» **EXTRAIT DU DOCUMENT**:
+ + + + +

Paracha Tsav - Rabbi Nathan de Breslev

Paracha Tsav - Rabbi Nathan de Breslev

Dédié à l’élévation de l’âme de Shlomo Nativ et à la guérison du jeune blessé durant l’attentat de Bat ‘aïn. A la guérison d’Israël Chalom ben Julie Rzala, Rina Brakha bat Esther, Ya’ël bat Esther et René ben Denise.

Dans la leçon 24, deuxième tome du Liqouté Moharan, Rabbi Na’hman de Breslev enseigne que la détérioration de la joie est la cause essentielle de la maladie.

Même si la maladie s’exprime par un déséquilibre physiologique, ce dernier est la conséquence de l’absence de joie authentique, c'est-à-dire d’un éloignement conscient ou inconscient de D-ieu. Or pour être bésim’ha il faut s’attacher à la véritable connaissance : le da’at.

+ + + + +

» **DONNÉES FOURNIES**:
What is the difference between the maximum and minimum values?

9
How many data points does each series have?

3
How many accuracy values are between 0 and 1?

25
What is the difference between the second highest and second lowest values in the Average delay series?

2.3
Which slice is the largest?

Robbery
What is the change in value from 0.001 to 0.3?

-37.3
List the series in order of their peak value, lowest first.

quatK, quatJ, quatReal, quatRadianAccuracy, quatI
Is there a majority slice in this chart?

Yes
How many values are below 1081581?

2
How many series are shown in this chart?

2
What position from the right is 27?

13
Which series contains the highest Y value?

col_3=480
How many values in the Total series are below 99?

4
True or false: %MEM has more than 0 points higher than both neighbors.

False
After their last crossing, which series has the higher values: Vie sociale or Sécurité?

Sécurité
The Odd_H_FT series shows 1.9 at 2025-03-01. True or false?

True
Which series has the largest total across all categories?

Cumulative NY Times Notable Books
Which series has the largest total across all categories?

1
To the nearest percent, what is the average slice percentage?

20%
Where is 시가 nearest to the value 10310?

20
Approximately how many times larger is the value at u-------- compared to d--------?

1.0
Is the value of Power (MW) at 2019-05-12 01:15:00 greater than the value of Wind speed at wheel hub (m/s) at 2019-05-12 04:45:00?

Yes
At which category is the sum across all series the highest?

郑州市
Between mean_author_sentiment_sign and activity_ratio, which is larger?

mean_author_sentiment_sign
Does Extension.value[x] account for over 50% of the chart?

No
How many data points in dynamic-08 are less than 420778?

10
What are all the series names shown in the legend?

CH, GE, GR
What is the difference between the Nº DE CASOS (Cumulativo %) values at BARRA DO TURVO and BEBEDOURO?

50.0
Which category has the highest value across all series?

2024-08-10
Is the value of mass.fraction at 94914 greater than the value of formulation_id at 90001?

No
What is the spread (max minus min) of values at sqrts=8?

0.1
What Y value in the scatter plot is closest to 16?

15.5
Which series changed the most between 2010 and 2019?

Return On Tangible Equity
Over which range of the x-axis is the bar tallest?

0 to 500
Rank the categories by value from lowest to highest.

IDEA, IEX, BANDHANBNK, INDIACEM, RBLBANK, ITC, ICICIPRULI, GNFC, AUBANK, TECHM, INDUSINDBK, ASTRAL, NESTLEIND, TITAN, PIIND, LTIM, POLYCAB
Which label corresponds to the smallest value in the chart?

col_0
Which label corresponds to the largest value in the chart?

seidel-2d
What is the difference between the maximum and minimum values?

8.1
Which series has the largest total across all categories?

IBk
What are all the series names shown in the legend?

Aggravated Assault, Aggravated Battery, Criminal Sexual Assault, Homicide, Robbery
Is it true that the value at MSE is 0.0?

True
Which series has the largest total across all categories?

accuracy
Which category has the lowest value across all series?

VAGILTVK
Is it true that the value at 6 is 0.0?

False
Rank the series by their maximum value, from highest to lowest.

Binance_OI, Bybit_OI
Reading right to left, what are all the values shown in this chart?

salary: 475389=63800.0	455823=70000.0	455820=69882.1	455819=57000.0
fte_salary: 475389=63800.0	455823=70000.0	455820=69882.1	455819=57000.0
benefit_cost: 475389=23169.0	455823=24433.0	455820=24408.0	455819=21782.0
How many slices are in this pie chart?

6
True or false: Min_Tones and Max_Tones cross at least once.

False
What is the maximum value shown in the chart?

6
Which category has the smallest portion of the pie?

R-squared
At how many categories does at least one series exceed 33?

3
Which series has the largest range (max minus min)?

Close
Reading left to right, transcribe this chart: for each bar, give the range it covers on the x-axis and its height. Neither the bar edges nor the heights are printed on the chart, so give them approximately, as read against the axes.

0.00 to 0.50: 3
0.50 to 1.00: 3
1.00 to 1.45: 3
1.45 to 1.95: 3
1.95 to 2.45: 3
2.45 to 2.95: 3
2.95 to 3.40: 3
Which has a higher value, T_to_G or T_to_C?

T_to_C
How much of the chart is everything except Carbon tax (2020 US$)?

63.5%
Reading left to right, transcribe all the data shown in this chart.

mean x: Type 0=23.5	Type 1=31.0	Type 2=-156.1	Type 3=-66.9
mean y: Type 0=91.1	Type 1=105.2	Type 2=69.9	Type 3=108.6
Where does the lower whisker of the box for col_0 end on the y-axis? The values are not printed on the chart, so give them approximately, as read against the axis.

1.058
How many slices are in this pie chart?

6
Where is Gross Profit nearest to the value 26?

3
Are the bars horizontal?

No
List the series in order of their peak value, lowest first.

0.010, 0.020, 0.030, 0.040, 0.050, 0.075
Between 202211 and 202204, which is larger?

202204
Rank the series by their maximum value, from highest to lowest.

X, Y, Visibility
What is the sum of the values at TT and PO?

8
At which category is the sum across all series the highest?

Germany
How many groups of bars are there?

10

+ + + + +

» **CONSIGNES À SUIVRE**:
(1) Recopiez le passage du texte sur la paracha Tsav qui s'ouvre sur les mots contenant « Dédié à l’élévation » et se clôt sur « René ben Denise. ».
(2) Reprenez le texte sur la paracha Tsav à l'endroit où il s'interrompt et poursuivez-le.
Les données proviennent d'une autre source.

» **RÉSULTATS DE L'EXERCICE**:
(1)
Dédié à l’élévation de l’âme de Shlomo Nativ et à la guérison du jeune blessé durant l’attentat de Bat ‘aïn. A la guérison d’Israël Chalom ben Julie Rzala, Rina Brakha bat Esther, Ya’ël bat Esther et René ben Denise.

(2)
Rabbi Nathan de Breslev explique :

« La délivrance d’Egypte eut lieu essentiellement grâce à la sim’ha car la sim’ha est le monde de la liberté ainsi qu’il est écrit " vous sortirez dans la joie " (Isaïe 55), tandis que la tristesse est la cause de l’exil et correspond à l’exil de la Chékhina (la Présence divine). Mais la matsa parce qu’elle donne du da’at procure la vraie joie, elle répare notre cerveau des fermentations provoquées par les mauvaises manières de penser » (Liqouté Halakhoth Pessa’h 1&2).

En résumé La matsa donne du da’at, ce dernier construit notre véritable joie et nous fait rentrer dans le monde de la liberté, c’est pourquoi on doit la manger accoudé comme un homme libre…

Mais qu’est-ce que le da’at ?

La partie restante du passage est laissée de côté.